*SOURCE EXTRACT*
Using StratoBayes with real-world data

For a basic introduction to StratoBayes, see the StratoBayes vignette. For more information, or to install the software, please visit https://stratobayes.github.io/.
Resources:
- 📥 Download tutorial as ZIP
- 📄 View .qmd on GitHub
- 📦 View data on GitHub

This tutorial is to take stratigraphic data from two sections and shift and stretch or squeeze one section relative to the other, to align them:

Figure 1: Sulphur isotope data from two sites on their original depth scale.

Figure 2: North Sea data has been shifted and squeezed to align with the Staithes data.

In the figure above, the depths associated with the sulphur isotope data from a North Sea well (blue) have been transformed to match the data from the Staithes well (red).

Below is a step-by-step guide to correlate the two wells using the StratoBayes R package, starting with an introduction to the data sets involved.

Permian – Triassic sulphur isotope data

The Permian-Triassic strata of the United Kingdom are difficult to date due to a scarcity of biostratigraphic constraints. Salisbury et al. (2023) have used sulphur isotope ratios from evaporites (\(\delta^{34}S_{evap}\)) to correlate a a well from the southern North Sea Basin (42/28-2) with a drillcore from Staithes (Cleveland Basin, Yorkshire, UK). The \(\delta^{34}S_{evap}\) of evaporites is assumed to reflect the ceoval isotopic composition of seawater.

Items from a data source
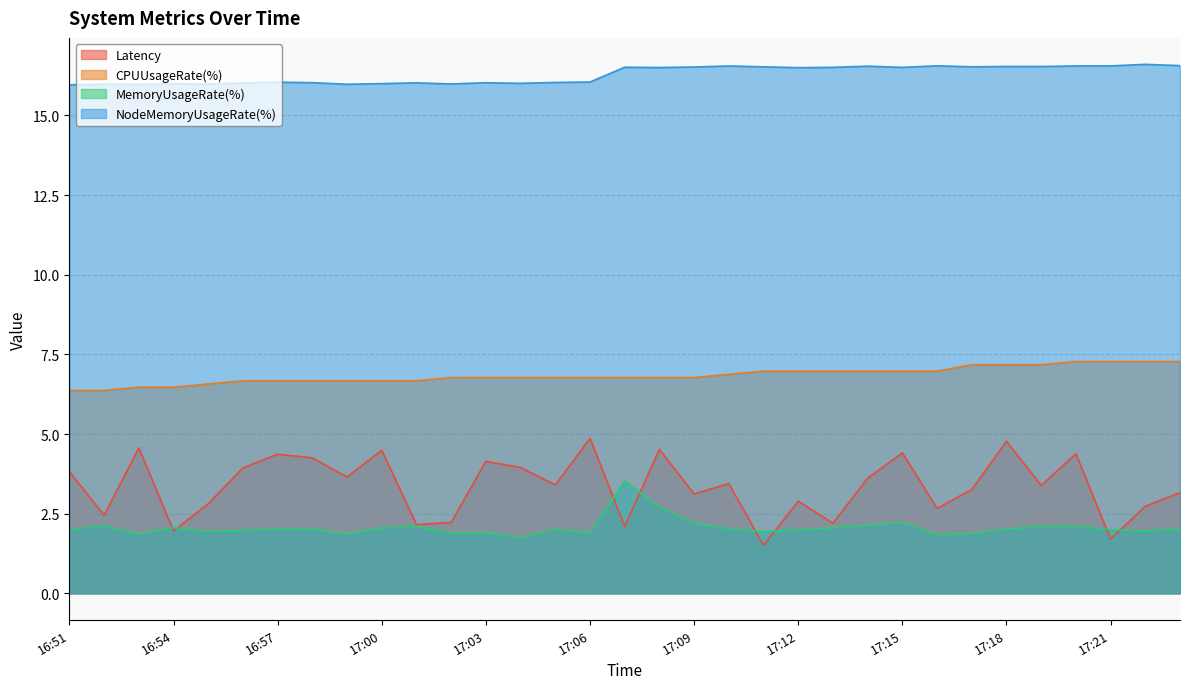

What is the label of the 27th point from the right?

16:57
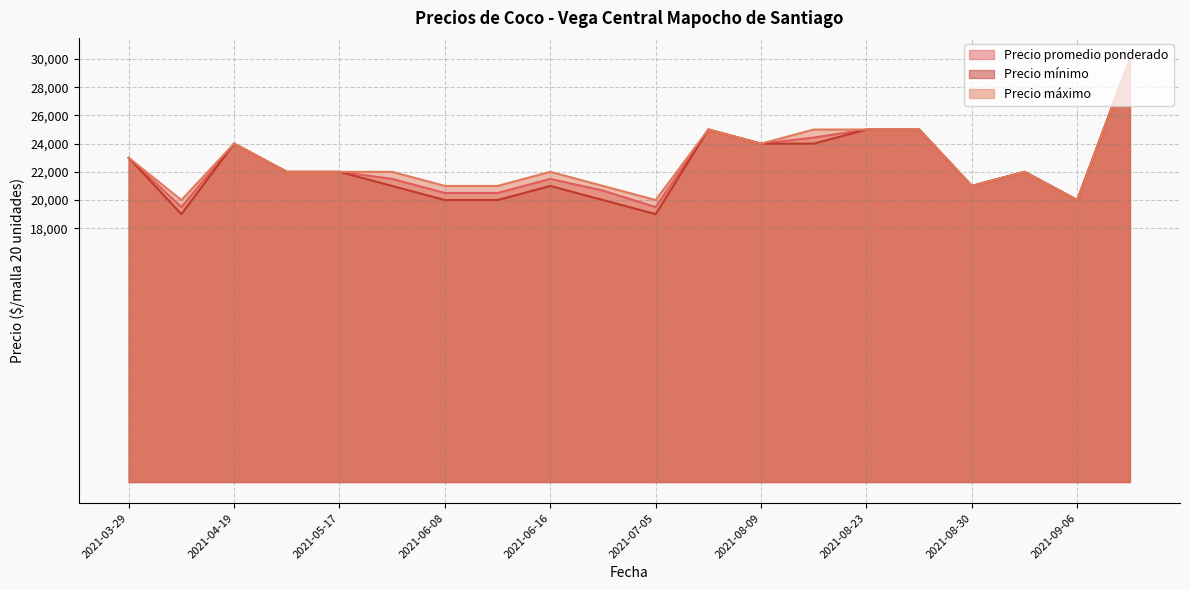

True or false: Precio máximo and Precio promedio ponderado cross at least once.

False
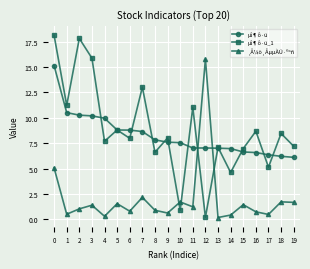

True or false: µî¶ô·ü_1 has a value of 16.9 at 1.

False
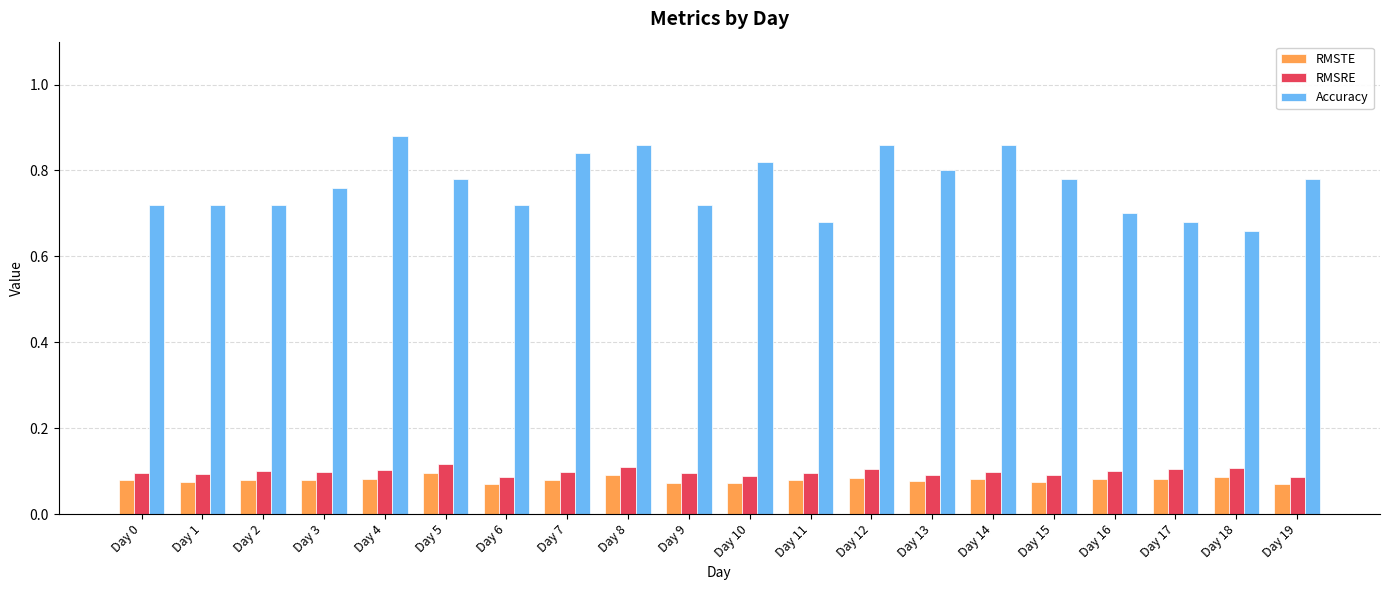

The Accuracy series shows 0.2 at Day 18. True or false?

False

*QUESTIONS ON THE MATERIAL*
**1.** List every resource that the StratoBayes tutorial offers under "Resources:".
**2.** According to the StratoBayes tutorial, what did Salisbury et al. (2023) use to correlate the southern North Sea Basin well with the Staithes drillcore?

*ANSWERS FOR THE EXERCISE*
**1.**
Download tutorial as ZIP
View .qmd on GitHub
View data on GitHub

**2.** They used sulphur isotope ratios from evaporites.